But La Salle’s death was just the beginning of the far-reaching repercussions of his expedition. On finding the remains of Fort St. Louis in 1689, Frenchmen from La Salle’s last expedition brought to the Spanish a chieftain from the Hasinai branch of the Caddo Nation. It was this chieftain who invited them to establish a mission in his land. This the Spanish did. In 1690, the expedition of Alonso de Leon and Father Damien Massinet established beyond the present city of Crocket the Mission San Francisco de las Tejas. Here the Indians referred to the Spanish as Tayshas, which means in Spanish, Tejas. The English translation is Texas. Directly related to La Salle’s last expedition, the Spanish established what came to be the Spanish Province of Tejas and, along the way, blazed the La Bahia Trail. Thus inaugurated was the Cradle of Texas.3
Rise of the First Republic of Texas, the Green Flag Republic
In the 1720s, the first capital of the Province of Texas was established at Los Adaes in the western portion of present
Louisiana.4 In 1762, France ceded Louisiana to Spain, thus reducing Spanish fears of French encroachment on their territory. Consequently, in 1773, the capital of Texas was moved west to San Antonio, a city founded in 1718. Here a hardy and independent breed of Spanish, forged on the frontier, emerged. These were the Tejanos.5
Meanwhile, the United States was also harvesting a generation of hardy souls, searching for adventure and a cause. They found a cause when France, upon once more becoming the proprietors of Louisiana in 1800, three years later sold the vast region to the United States. Here we return to the La Salle factor.

» **PROBLEM 1**: Rewrite the paragraph of the excerpt on early Texas history that begins "But La Salle's death" as a short bulleted list that keeps its main facts.

» **DATA FOR THIS TASK**:
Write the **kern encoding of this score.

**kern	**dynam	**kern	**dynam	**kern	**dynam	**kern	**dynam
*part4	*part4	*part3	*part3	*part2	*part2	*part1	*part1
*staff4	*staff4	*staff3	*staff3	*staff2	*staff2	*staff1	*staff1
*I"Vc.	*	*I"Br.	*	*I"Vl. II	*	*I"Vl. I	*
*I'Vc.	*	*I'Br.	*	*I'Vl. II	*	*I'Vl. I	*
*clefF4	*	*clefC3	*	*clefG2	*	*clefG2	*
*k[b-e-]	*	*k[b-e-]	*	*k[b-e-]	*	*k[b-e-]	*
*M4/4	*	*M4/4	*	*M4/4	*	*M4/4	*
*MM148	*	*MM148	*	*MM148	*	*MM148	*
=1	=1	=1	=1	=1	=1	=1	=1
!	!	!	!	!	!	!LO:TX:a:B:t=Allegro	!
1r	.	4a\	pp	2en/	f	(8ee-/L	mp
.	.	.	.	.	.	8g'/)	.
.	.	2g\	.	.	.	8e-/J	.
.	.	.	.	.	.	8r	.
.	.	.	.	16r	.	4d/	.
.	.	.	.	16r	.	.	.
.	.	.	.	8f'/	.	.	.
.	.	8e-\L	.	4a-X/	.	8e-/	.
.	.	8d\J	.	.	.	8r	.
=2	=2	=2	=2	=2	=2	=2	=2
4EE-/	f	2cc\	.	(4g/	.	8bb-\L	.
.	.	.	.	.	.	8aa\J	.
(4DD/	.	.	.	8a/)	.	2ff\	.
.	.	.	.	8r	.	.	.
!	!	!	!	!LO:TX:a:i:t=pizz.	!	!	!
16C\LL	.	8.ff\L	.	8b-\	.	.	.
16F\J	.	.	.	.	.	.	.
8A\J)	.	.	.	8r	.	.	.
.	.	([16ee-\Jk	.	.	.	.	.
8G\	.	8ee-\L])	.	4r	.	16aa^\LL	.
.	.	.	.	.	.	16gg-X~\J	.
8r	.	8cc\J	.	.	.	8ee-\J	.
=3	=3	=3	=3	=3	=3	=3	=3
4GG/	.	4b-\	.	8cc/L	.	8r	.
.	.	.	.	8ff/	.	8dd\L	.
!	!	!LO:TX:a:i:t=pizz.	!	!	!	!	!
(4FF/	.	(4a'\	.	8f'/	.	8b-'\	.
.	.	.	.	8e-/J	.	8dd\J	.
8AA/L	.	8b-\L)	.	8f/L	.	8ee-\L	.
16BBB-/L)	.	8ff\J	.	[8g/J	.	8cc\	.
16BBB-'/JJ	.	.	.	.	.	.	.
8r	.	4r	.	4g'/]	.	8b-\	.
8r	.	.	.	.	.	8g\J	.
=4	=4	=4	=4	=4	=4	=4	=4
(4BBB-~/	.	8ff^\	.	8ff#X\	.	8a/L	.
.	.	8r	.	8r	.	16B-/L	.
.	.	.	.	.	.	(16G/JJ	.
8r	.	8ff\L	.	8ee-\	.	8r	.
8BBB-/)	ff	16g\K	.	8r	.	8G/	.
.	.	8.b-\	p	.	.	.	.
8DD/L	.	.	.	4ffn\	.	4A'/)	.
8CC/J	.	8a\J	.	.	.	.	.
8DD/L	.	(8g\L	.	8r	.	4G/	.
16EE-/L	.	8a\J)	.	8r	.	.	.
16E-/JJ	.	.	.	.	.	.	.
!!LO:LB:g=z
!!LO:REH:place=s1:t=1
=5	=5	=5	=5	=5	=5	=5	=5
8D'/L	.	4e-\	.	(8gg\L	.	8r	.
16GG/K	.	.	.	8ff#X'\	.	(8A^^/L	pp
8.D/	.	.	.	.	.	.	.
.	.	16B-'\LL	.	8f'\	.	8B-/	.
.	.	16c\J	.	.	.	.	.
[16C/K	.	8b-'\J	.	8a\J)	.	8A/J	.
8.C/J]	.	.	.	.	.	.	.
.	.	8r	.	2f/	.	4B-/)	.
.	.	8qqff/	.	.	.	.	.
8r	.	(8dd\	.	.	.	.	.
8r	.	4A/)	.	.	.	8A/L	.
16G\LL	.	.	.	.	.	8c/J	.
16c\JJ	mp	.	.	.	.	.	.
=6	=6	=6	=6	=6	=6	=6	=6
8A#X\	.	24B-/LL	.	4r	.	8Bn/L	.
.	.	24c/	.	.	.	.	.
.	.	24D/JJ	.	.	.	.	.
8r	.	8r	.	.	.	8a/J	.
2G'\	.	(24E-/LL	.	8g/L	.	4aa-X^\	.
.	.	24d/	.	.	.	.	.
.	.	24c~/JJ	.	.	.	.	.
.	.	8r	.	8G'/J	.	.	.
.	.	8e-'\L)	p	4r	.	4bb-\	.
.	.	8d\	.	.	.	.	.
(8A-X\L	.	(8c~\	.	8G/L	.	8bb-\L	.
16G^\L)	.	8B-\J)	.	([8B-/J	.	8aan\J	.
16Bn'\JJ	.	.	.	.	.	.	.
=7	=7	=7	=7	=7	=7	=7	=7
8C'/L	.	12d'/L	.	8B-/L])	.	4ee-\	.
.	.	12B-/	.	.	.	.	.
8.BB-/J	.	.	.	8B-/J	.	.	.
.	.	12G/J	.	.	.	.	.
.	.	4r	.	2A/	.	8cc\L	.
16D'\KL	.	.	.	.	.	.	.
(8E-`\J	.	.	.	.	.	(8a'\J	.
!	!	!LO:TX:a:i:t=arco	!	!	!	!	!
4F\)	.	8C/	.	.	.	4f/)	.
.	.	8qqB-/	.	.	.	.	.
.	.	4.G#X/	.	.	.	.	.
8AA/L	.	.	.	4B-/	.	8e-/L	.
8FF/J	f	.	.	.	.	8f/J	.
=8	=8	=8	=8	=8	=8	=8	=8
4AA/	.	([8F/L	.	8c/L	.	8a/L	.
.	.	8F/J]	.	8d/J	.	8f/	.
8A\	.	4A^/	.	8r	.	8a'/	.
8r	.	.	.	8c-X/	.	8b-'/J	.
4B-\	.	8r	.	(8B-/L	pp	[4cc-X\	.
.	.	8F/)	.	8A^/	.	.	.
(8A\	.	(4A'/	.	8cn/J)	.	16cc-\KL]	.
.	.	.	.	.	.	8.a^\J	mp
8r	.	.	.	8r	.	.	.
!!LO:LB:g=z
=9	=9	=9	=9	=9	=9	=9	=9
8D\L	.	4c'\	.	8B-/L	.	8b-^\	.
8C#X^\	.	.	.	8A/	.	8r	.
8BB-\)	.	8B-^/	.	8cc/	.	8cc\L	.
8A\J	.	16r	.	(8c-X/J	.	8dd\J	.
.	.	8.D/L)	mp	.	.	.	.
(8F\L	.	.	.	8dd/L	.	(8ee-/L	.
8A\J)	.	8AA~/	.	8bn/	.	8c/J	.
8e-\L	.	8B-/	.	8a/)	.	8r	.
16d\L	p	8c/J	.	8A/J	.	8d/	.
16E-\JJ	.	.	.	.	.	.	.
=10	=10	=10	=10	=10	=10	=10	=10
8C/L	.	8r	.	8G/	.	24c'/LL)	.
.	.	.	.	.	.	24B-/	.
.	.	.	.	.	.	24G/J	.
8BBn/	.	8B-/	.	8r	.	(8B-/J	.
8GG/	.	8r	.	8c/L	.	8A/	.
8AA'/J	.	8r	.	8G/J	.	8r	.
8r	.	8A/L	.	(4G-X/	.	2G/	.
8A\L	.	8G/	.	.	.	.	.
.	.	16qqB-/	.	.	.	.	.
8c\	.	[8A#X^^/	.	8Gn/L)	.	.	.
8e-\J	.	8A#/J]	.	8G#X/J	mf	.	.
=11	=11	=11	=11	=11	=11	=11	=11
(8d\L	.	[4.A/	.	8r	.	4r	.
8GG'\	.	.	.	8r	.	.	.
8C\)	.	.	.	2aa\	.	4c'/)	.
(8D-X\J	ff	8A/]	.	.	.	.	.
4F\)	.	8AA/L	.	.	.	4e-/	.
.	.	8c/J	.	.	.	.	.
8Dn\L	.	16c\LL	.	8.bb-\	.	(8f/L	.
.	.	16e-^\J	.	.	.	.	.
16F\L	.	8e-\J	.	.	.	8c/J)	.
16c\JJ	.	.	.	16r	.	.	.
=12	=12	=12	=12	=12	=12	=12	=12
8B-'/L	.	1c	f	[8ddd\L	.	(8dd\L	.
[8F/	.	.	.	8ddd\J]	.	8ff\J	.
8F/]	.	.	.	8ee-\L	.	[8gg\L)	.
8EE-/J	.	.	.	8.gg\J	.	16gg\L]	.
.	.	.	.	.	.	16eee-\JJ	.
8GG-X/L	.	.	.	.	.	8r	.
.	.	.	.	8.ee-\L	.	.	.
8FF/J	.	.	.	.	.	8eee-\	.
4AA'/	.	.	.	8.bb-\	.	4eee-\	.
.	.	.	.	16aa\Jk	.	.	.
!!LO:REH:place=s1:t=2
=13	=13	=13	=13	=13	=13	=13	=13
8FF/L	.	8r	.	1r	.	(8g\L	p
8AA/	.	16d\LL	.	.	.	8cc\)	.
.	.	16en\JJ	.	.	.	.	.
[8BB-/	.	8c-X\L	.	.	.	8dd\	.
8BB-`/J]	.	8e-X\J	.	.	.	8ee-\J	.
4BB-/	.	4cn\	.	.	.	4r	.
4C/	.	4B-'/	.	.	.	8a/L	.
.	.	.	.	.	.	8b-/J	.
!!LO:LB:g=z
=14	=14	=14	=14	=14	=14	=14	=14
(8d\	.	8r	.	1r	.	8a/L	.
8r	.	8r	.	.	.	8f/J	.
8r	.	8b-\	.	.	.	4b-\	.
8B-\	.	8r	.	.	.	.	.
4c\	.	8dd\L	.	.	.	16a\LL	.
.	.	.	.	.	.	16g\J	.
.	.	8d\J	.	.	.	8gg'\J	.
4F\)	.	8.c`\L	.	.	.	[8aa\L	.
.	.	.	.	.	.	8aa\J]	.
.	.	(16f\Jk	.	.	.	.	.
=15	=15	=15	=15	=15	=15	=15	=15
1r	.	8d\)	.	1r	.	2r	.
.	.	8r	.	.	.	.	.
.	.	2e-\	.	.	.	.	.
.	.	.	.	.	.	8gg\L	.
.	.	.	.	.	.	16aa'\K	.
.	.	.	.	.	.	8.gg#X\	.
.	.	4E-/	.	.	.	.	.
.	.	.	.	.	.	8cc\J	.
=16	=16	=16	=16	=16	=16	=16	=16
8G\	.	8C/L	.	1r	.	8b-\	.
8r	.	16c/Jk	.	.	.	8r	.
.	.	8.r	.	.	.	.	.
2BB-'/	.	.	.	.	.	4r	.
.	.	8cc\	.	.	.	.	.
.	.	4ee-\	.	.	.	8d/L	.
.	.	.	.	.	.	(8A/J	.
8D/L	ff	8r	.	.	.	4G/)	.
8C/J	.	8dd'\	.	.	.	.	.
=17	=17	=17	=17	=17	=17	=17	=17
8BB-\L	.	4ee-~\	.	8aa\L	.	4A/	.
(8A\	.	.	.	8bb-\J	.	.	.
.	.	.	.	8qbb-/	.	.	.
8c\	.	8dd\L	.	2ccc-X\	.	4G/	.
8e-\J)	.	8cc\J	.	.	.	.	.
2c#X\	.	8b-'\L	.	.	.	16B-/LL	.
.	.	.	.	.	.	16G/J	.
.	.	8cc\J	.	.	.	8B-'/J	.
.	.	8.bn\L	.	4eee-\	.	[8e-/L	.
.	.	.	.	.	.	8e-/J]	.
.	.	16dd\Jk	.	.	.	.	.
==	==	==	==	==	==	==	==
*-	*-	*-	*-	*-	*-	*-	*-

» **PROBLEM 2**: Count the lines of the records that contain the string "kern", and reply with the number alone.

» **PROBLEM SOLUTION 1**:
- La Salle's death was only the start of his expedition's far-reaching repercussions.
- In 1689, after finding the remains of Fort St. Louis, Frenchmen from La Salle's last expedition brought a chieftain of the Hasinai branch of the Caddo Nation to the Spanish.
- The chieftain invited the Spanish to set up a mission in his land.
- In 1690, the expedition of Alonso de Leon and Father Damien Massinet established the Mission San Francisco de las Tejas beyond the present city of Crocket.
- The Indians there called the Spanish Tayshas, which is Tejas in Spanish and Texas in English.
- As a direct result of La Salle's last expedition, the Spanish established what became the Spanish Province of Tejas and blazed the La Bahia Trail along the way.
- This inaugurated the Cradle of Texas.

» **PROBLEM SOLUTION 2**: 2